__Task requirements__: Only the lines from the top of the listing below to the line that has "taverny a kafeniony.Pro" should be echoed, with both ends kept and pictures left out.

__Task material__:
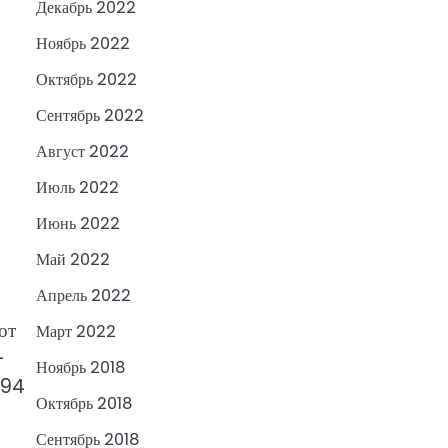
Декабрь 2022
Ноябрь 2022
Октябрь 2022
Сентябрь 2022
Август 2022
Июль 2022
Июнь 2022
Май 2022
Апрель 2022
от
Март 2022
-
Ноябрь 2018
394
Октябрь 2018
Сентябрь 2018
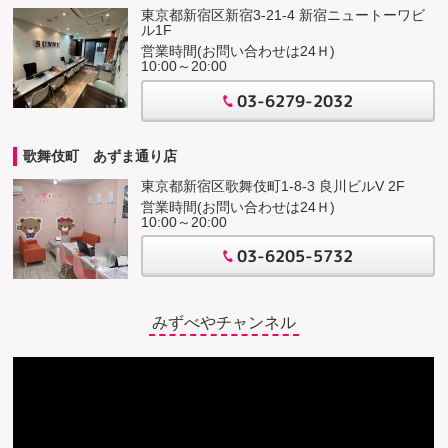
東京都新宿区新宿3-21-4 新宿ニュートーワビ
ル1F
営業時間(お問い合わせは24Ｈ)
10:00～20:00
03-6279-2032
歌舞伎町 あずま通り店
東京都新宿区歌舞伎町1-8-3 良川ビルV 2F
営業時間(お問い合わせは24Ｈ)
10:00～20:00
03-6205-5732
みずべやチャンネル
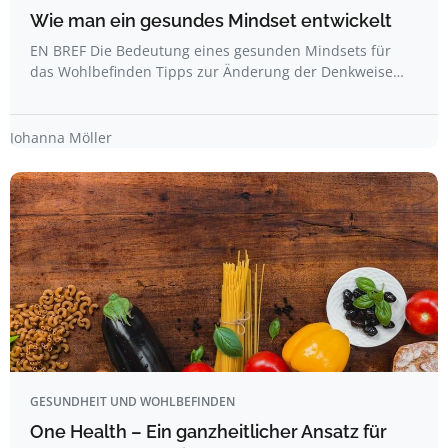
Wie man ein gesundes Mindset entwickelt
EN BREF Die Bedeutung eines gesunden Mindsets für
das Wohlbefinden Tipps zur Änderung der Denkweise…
Johanna Möller
GESUNDHEIT UND WOHLBEFINDEN
One Health – Ein ganzheitlicher Ansatz für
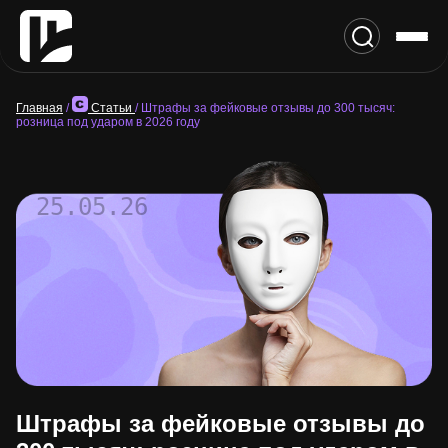
Главная
/
Статьи
/
Штрафы за фейковые отзывы до 300 тысяч:
розница под ударом в 2026 году
25.05.26
Штрафы за фейковые отзывы до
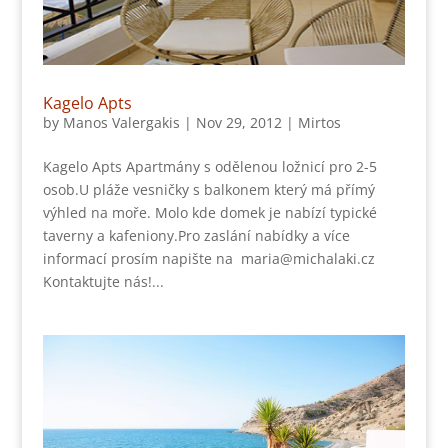
Kagelo Apts
by
Manos Valergakis
|
Nov 29, 2012
|
Mirtos
Kagelo Apts Apartmány s odělenou ložnicí pro 2-5
osob.U pláže vesničky s balkonem který má přímý
výhled na moře. Molo kde domek je nabízí typické
taverny a kafeniony.Pro zaslání nabídky a více
informací prosím napište na maria@michalaki.cz
Kontaktujte nás!...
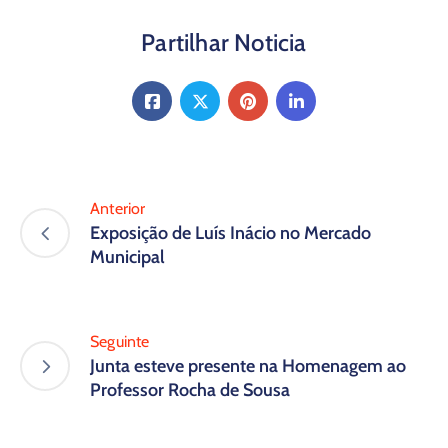
Partilhar Noticia
Anterior
Exposição de Luís Inácio no Mercado
Municipal
Seguinte
Junta esteve presente na Homenagem ao
Professor Rocha de Sousa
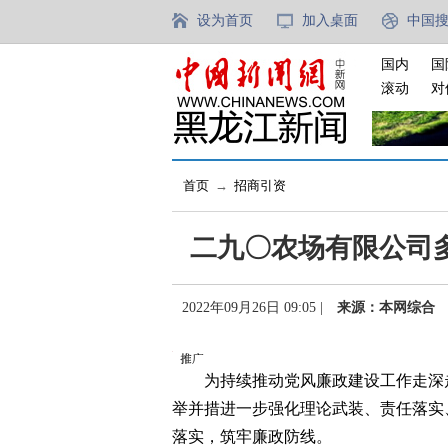
设为首页
加入桌面
中国
国内
国
滚动
对
首页
→
招商引资
二九〇农场有限公司
2022年09月26日 09:05 |
来源：本网综合
为持续推动党风廉政建设工作走深走
举并措进一步强化理论武装、责任落实
落实，筑牢廉政防线。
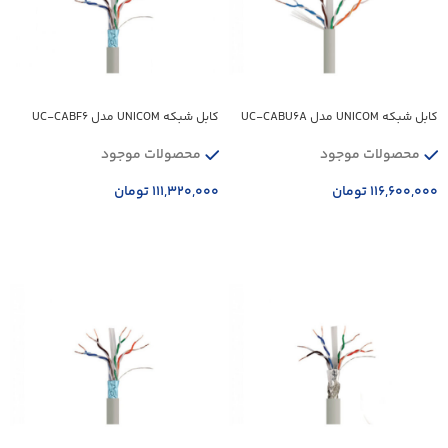
کابل شبکه UNICOM مدل UC-CABU6A
کابل شبکه UNICOM مدل UC-CABF6
محصولات موجود
محصولات موجود
۱۱۶,۶۰۰,۰۰۰
تومان
۱۱۱,۳۲۰,۰۰۰
تومان
افزودن به سبد خرید
افزودن به سبد خرید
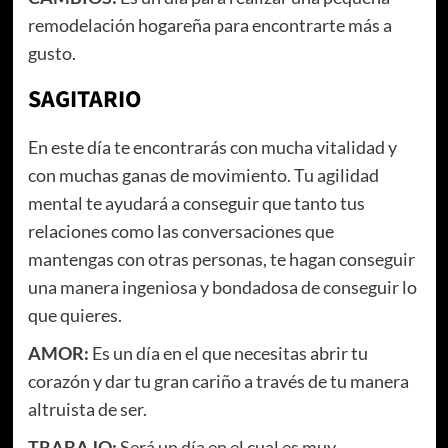
remodelación hogareña para encontrarte más a
gusto.
SAGITARIO
En este día te encontrarás con mucha vitalidad y
con muchas ganas de movimiento. Tu agilidad
mental te ayudará a conseguir que tanto tus
relaciones como las conversaciones que
mantengas con otras personas, te hagan conseguir
una manera ingeniosa y bondadosa de conseguir lo
que quieres.
AMOR:
Es un día en el que necesitas abrir tu
corazón y dar tu gran cariño a través de tu manera
altruista de ser.
TRABAJO:
Será un día en el cual es muy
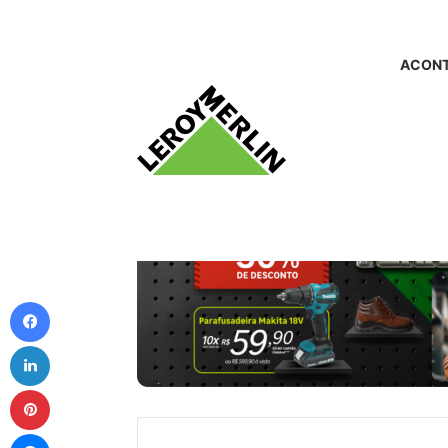
ACONT
Facebook
Linkedin
Pinterest
Messenger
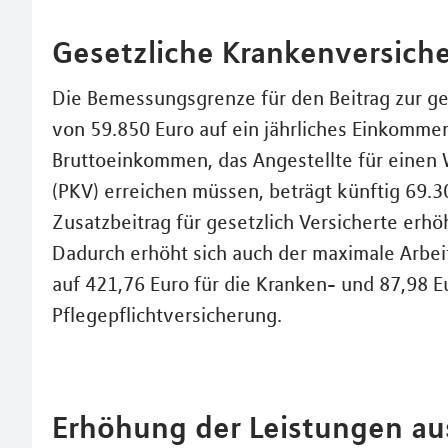
Gesetzliche Krankenversiche
Die Bemessungsgrenze für den Beitrag zur ge
von 59.850 Euro auf ein jährliches Einkommen
Bruttoeinkommen, das Angestellte für einen 
(PKV) erreichen müssen, beträgt künftig 69.3
Zusatzbeitrag für gesetzlich Versicherte erhö
Dadurch erhöht sich auch der maximale Arbei
auf 421,76 Euro für die Kranken- und 87,98 Eu
Pflegepflichtversicherung.
Erhöhung der Leistungen au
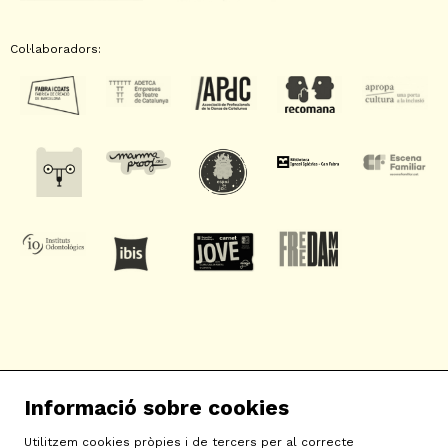
Col·laboradors:
SAT! Sant Andreu Teatre
Informació sobre cookies
c/ Neopàtria, 54
08030 Barcelona
Utilitzem cookies pròpies i de tercers per al correcte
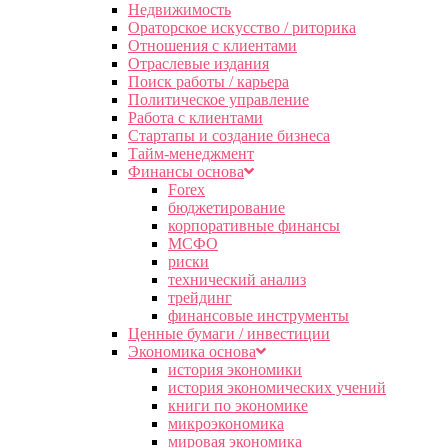
Недвижимость
Ораторское искусство / риторика
Отношения с клиентами
Отраслевые издания
Поиск работы / карьера
Политическое управление
Работа с клиентами
Стартапы и создание бизнеса
Тайм-менеджмент
Финансы основа
Forex
бюджетирование
корпоративные финансы
МСФО
риски
технический анализ
трейдинг
финансовые инструменты
Ценные бумаги / инвестиции
Экономика основа
история экономики
история экономических учений
книги по экономике
микроэкономика
мировая экономика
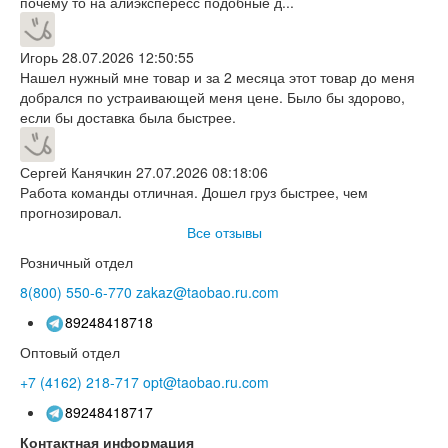
почему то на алиэкспересс подобные д...
Игорь
28.07.2026 12:50:55
Нашел нужный мне товар и за 2 месяца этот товар до меня
добрался по устраивающей меня цене. Было бы здорово,
если бы доставка была быстрее.
Сергей Канячкин
27.07.2026 08:18:06
Работа команды отличная. Дошел груз быстрее, чем
прогнозировал.
Все отзывы
Розничный отдел
8(800)
550-6-770
zakaz@taobao.ru.com
89248418718
Оптовый отдел
+7 (4162)
218-717
opt@taobao.ru.com
89248418717
Контактная информация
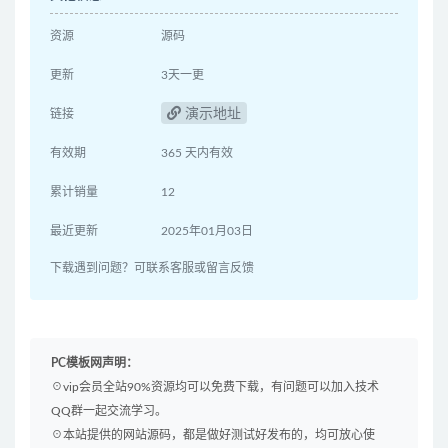
资源
源码
更新
3天一更
演示地址
链接
有效期
365 天内有效
累计销量
12
最近更新
2025年01月03日
下载遇到问题？可联系客服或留言反馈
PC模板网声明：
☉vip会员全站90%资源均可以免费下载，有问题可以加入技术
QQ群一起交流学习。
☉本站提供的网站源码，都是做好测试好发布的，均可放心使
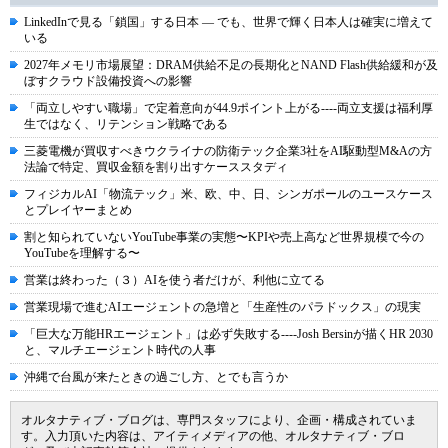
LinkedInで見る「鎖国」する日本 ― でも、世界で輝く日本人は確実に増えて
いる
2027年メモリ市場展望：DRAM供給不足の長期化とNAND Flash供給緩和が及
ぼすクラウド設備投資への影響
「両立しやすい職場」で定着意向が44.9ポイント上がる----両立支援は福利厚
生ではなく、リテンション戦略である
三菱電機が買収すべきウクライナの防衛テック企業3社をAI駆動型M&Aの方
法論で特定、買収金額を割り出すケーススタディ
フィジカルAI「物流テック」米、欧、中、日、シンガポールのユースケース
とプレイヤーまとめ
割と知られていないYouTube事業の実態〜KPIや売上高など世界規模で今の
YouTubeを理解する〜
営業は終わった（３）AIを使う者だけが、利他に立てる
営業現場で進むAIエージェントの急増と「生産性のパラドックス」の現実
「巨大な万能HRエージェント」は必ず失敗する----Josh Bersinが描くHR 2030
と、マルチエージェント時代の人事
沖縄で台風が来たときの過ごし方、とでも言うか
オルタナティブ・ブログは、専門スタッフにより、企画・構成されていま
す。入力頂いた内容は、アイティメディアの他、オルタナティブ・ブロ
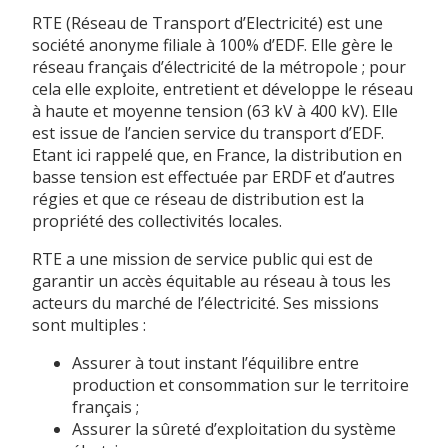
RTE (Réseau de Transport d’Electricité) est une
société anonyme filiale à 100% d’EDF. Elle gère le
réseau français d’électricité de la métropole ; pour
cela elle exploite, entretient et développe le réseau
à haute et moyenne tension (63 kV à 400 kV). Elle
est issue de l’ancien service du transport d’EDF.
Etant ici rappelé que, en France, la distribution en
basse tension est effectuée par ERDF et d’autres
régies et que ce réseau de distribution est la
propriété des collectivités locales.
RTE a une mission de service public qui est de
garantir un accès équitable au réseau à tous les
acteurs du marché de l’électricité. Ses missions
sont multiples :
Assurer à tout instant l’équilibre entre
production et consommation sur le territoire
français ;
Assurer la sûreté d’exploitation du système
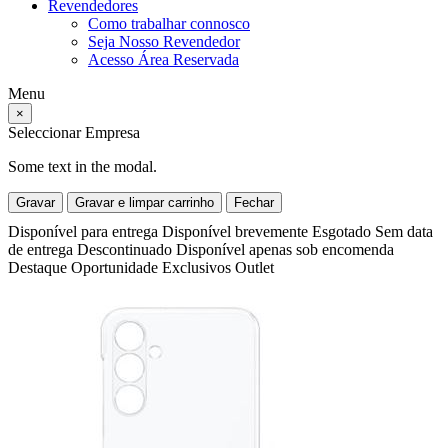
Revendedores
Como trabalhar connosco
Seja Nosso Revendedor
Acesso Área Reservada
Menu
×
Seleccionar Empresa
Some text in the modal.
Gravar
Gravar e limpar carrinho
Fechar
Disponível para entrega
Disponível brevemente
Esgotado
Sem data
de entrega
Descontinuado
Disponível apenas sob encomenda
Destaque
Oportunidade
Exclusivos
Outlet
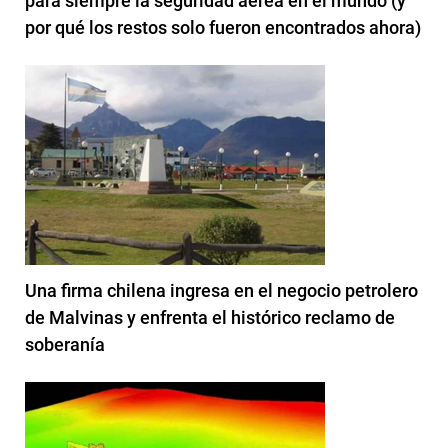
para siempre la seguridad aérea en el mundo (y
por qué los restos solo fueron encontrados ahora)
Una firma chilena ingresa en el negocio petrolero
de Malvinas y enfrenta el histórico reclamo de
soberanía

__Written answer__:
Декабрь 2022
Ноябрь 2022
Октябрь 2022
Сентябрь 2022
Август 2022
Июль 2022
Июнь 2022
Май 2022
Апрель 2022
от
Март 2022
-
Ноябрь 2018
394
Октябрь 2018
Сентябрь 2018
東京都新宿区新宿3-21-4 新宿ニュートーワビ
ル1F
営業時間(お問い合わせは24Ｈ)
10:00～20:00
03-6279-2032
歌舞伎町 あずま通り店
東京都新宿区歌舞伎町1-8-3 良川ビルV 2F
営業時間(お問い合わせは24Ｈ)
10:00～20:00
03-6205-5732
みずべやチャンネル
Wie man ein gesundes Mindset entwickelt
EN BREF Die Bedeutung eines gesunden Mindsets für
das Wohlbefinden Tipps zur Änderung der Denkweise…
Johanna Möller
GESUNDHEIT UND WOHLBEFINDEN
One Health – Ein ganzheitlicher Ansatz für
Главная
/
Статьи
/
Штрафы за фейковые отзывы до 300 тысяч:
розница под ударом в 2026 году
25.05.26
Штрафы за фейковые отзывы до
Kagelo Apts
by
Manos Valergakis
|
Nov 29, 2012
|
Mirtos
Kagelo Apts Apartmány s odělenou ložnicí pro 2-5
osob.U pláže vesničky s balkonem který má přímý
výhled na moře. Molo kde domek je nabízí typické
taverny a kafeniony.Pro zaslání nabídky a více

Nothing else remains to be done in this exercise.